Vous avez sûrement déjà utilisé un objet sans qu’on vous explique comment faire. Ouvrir une porte, actionner une bouilloire, taper un code… C’est exactement cette idée que le concept d’affordance illustre. Comme la loi de Jakob, l’affordance fait appel à notre mémorisation intuitive des interfaces qui nous entourent au quotidien. Elle a été créée par le psychologue américain James J. Gibson dans les années 1970 avec pour racine le terme “afford”, qu’on peut traduire de l’anglais par “offrir et être en mesure de faire quelque chose”. Elle désigne donc la capacité d’un objet à évoquer son utilisation. En voici quelques exemples : 

  • Devant un magasin avec plusieurs portes, si vous voyez une flèche devant l’une, c’est celle-ci que vous emprunterez pour entrer.
  • En naviguant sur un site, si vous voyez un groupe de mots soulignés, vous comprendrez qu’en cliquant dessus une nouvelle page apparaîtra.
  • Si on vous tend un flyer avec un chiffre dans un gros rond rouge bordé de pics, vous devinerez qu’il s’agit d’une offre promotionnelle.
illustration concept d'affordance avec flèche, lien cliquable et macaron de promo

Cette loi est donc présente partout dans notre quotidien et nous incite à passer à l’action sans nous poser de question, que ce soit sur le web, face à un objet print, une signalétique ou encore un objet.
Rendez-vous sur notre article centré sur l’affordance pour plus d’exemples !

Nombre d’or : une proportion idéale du design

Il s’agit du nombre permettant de créer des visuels esthétiquement plaisants et équilibrés, utilisé par certains des plus grands architectes, artistes, et même visible dans la nature.

Ce nombre équivaut approximativement à 1,62, mais si vous êtes perfectionniste ou amoureux des mathématiques, son écriture exacte est (1+√5)/2.

Concrètement, on peut l’utiliser pour calculer les proportions d’un logotype, l’écart de taille des titres et textes, les mises en pages et compositions de documents etc. 

spirale du nombre d'or

Retrouvez plus d’exemples de l’utilisation du nombre d’or dans notre article.

Comment utiliser ces lois dans vos créations sans en abuser

Ces lois peuvent paraître très abstraites.
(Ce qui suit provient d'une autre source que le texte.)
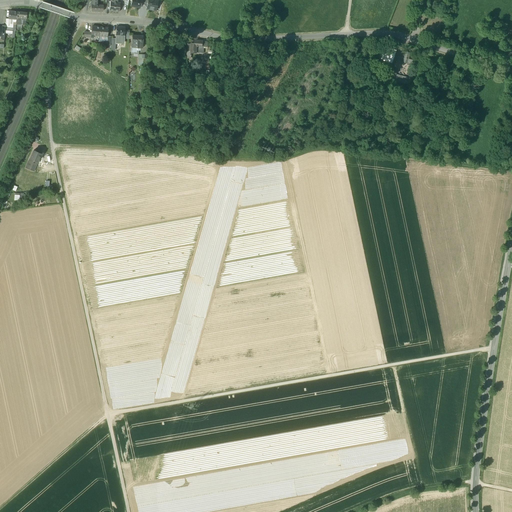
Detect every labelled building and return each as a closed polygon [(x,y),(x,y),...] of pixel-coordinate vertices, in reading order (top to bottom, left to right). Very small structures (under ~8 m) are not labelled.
[(131,0),(131,6),(140,8),(142,3),(142,0),(131,0)] [(153,0),(148,0),(147,4),(146,9),(156,11),(158,1),(153,0)] [(117,3),(110,2),(110,4),(109,10),(109,11),(119,12),(120,3),(117,3)] [(18,12),(9,11),(8,19),(16,20),(16,17),(17,17),(18,12)] [(27,13),(18,12),(17,17),(23,18),(24,18),(24,20),(26,20),(27,13)] [(14,22),(13,25),(6,24),(6,26),(5,31),(13,31),(13,30),(15,30),(15,29),(16,27),(16,25),(16,22),(14,22)] [(100,27),(92,26),(91,32),(91,37),(93,38),(94,35),(99,36),(100,27)] [(108,28),(100,27),(99,36),(107,37),(107,36),(108,28)] [(125,27),(116,27),(116,35),(125,36),(125,33),(125,27)] [(125,36),(116,35),(115,44),(121,44),(122,42),(124,43),(124,39),(125,36)] [(141,36),(132,35),(132,39),(131,48),(139,48),(142,48),(143,40),(141,40),(141,36)] [(392,67),(388,66),(385,77),(393,80),(396,71),(391,69),(392,67)] [(33,151),(30,159),(38,162),(41,155),(42,156),(43,153),(37,151),(37,152),(33,151)] [(37,164),(29,161),(26,168),(34,172),(37,164)]
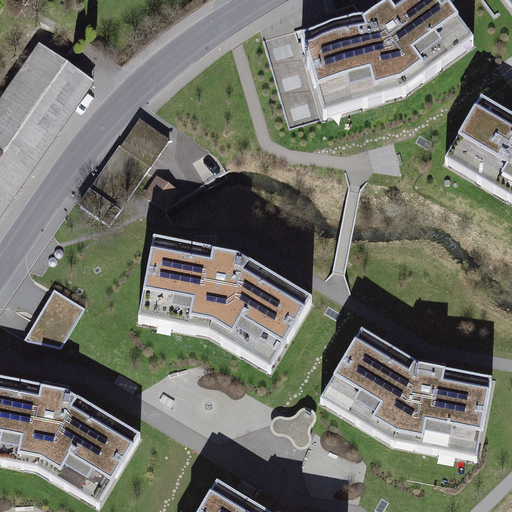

Mais bonne nouvelle : vous en utilisez probablement déjà certaines sans vous en rendre compte. Et oui, il va de soi de regrouper un titre avec son paragraphe comme de placer un header de site en haut de la page.

L’idée n’est donc pas d’appliquer ces lois de manière absolue sur tous vos designs, mais plutôt de vous appuyer dessus pour corriger ou améliorer ce que vous créez. Elles fonctionnent un peu comme une boussole : elles ne dessinent pas le design à votre place, mais elles vous indiquent la bonne direction. Mieux connaître ces lois est aussi la meilleure manière de les détourner lorsque vous voulez expérimenter une esthétique différente pour vous démarquer !

Alors maintenant, si quelque chose vous gêne sur vos nouvelles cartes de visite, si vous constatez que votre kakémono manque de hiérarchie ou que votre flyer est illisible, vous savez quoi faire : vérifiez si les lois de Fitts, de Jakob ou de Miller peuvent vous aider à rendre votre message plus clair et harmonieux.